Was passiert in den Workshops?

In den Workshops werden die Ergebnisse verständlich erklärt und gemeinsam Ideen zum Grundwasserschutz entwickelt. Im Mittelpunkt stehen Austausch und gegenseitige Unterstützung − nicht die Bewertung einzelner Teilnehmender. 

Wo wird das Projekt durchgeführt?

Das Projekt wird in zwei Modellgebieten in Berlin durchgeführt, um Methoden zu entwickeln, die später auf andere Gebiete in Berlin und in anderen Städten übertragbar sind. Ausgewählt wurden Gebiete, in denen wir eine große Öffentlichkeitsbeteiligung erwarten und in deren Nähe Trinkwasser gefördert wird. Das erste Gebiet liegt in Nikolassee-Schlachtensee-Zehlendorf. Das zweite Gebiet wird erst zu einem späteren Zeitpunkt ausgewählt.

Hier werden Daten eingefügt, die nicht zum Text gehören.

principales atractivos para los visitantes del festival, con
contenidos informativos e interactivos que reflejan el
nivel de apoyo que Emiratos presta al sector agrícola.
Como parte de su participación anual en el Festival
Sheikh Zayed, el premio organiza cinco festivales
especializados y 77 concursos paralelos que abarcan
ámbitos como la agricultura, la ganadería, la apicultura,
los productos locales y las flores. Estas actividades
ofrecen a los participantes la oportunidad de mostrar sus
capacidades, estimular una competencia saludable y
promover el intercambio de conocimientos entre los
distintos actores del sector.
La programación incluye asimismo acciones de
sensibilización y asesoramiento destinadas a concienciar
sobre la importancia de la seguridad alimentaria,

Karte eines Stadtteils in Berlin. Das Untersuchungsgebiet ist rot eingezeichnet.
Abbildung: Erstes Teilgebiet von urbAnAquifer im ersten Modellgebiet. Kartengrundlage: OpenStreetMaps. 

 Was kann ich selbst zum Grundwasserschutz beitragen?

  • Verwenden Sie Chemikalien wie Pestizide und Dünger im Garten sparsam oder verzichten Sie möglichst darauf 
  • Setzen Sie auf umweltfreundliche Alternativen
  • Lassen Sie den Zustand Ihrer privaten Abwasserleitungen in regelmäßigen Abständen prüfen 

Warum setzt das Projekt auf Öffentlichkeitsbeteiligung?

Da es nur wenige offizielle Grundwassermessstellen gibt, ermöglicht die Öffentlichkeitsbeteiligung eine deutlich höhere räumlicher Auflösung der Daten.

Datenschutz

Ich habe Bedenken wegen des Datenschutzes – Was passiert mit meinen Daten?

Wir verwenden Ihre Daten ausschließlich im Rahmen des von der Deutschen Bundesstiftung Umwelt geförderten Projekts und veröffentlichen sie nicht in Verbindung mit Namen oder Adressen. Sie können auch anonym teilnehmen und müssen Ihre Adresse nicht unbedingt angeben. Notieren Sie dafür einfach die Nummer Ihrer Probenflasche und rufen Sie Ihr Ergebnis später auf unserer Webseite ab. Für die wissenschaftliche Auswertung benötigen wir lediglich einen Kreis auf dem Protokollblatt, dass die ungefähre Lage Ihres Grundwasserbrunnens kennzeichnet.

Wie werden meine Daten geschützt?

Ihre Daten werden streng vertraulich behandelt und sicher gespeichert. Zugriff hat ausschließlich das Projektteam.

Werden meine Daten an Dritte weitergegeben?

Nein. Ihre personenbezogenen Daten werden nicht an Dritte weitergegeben.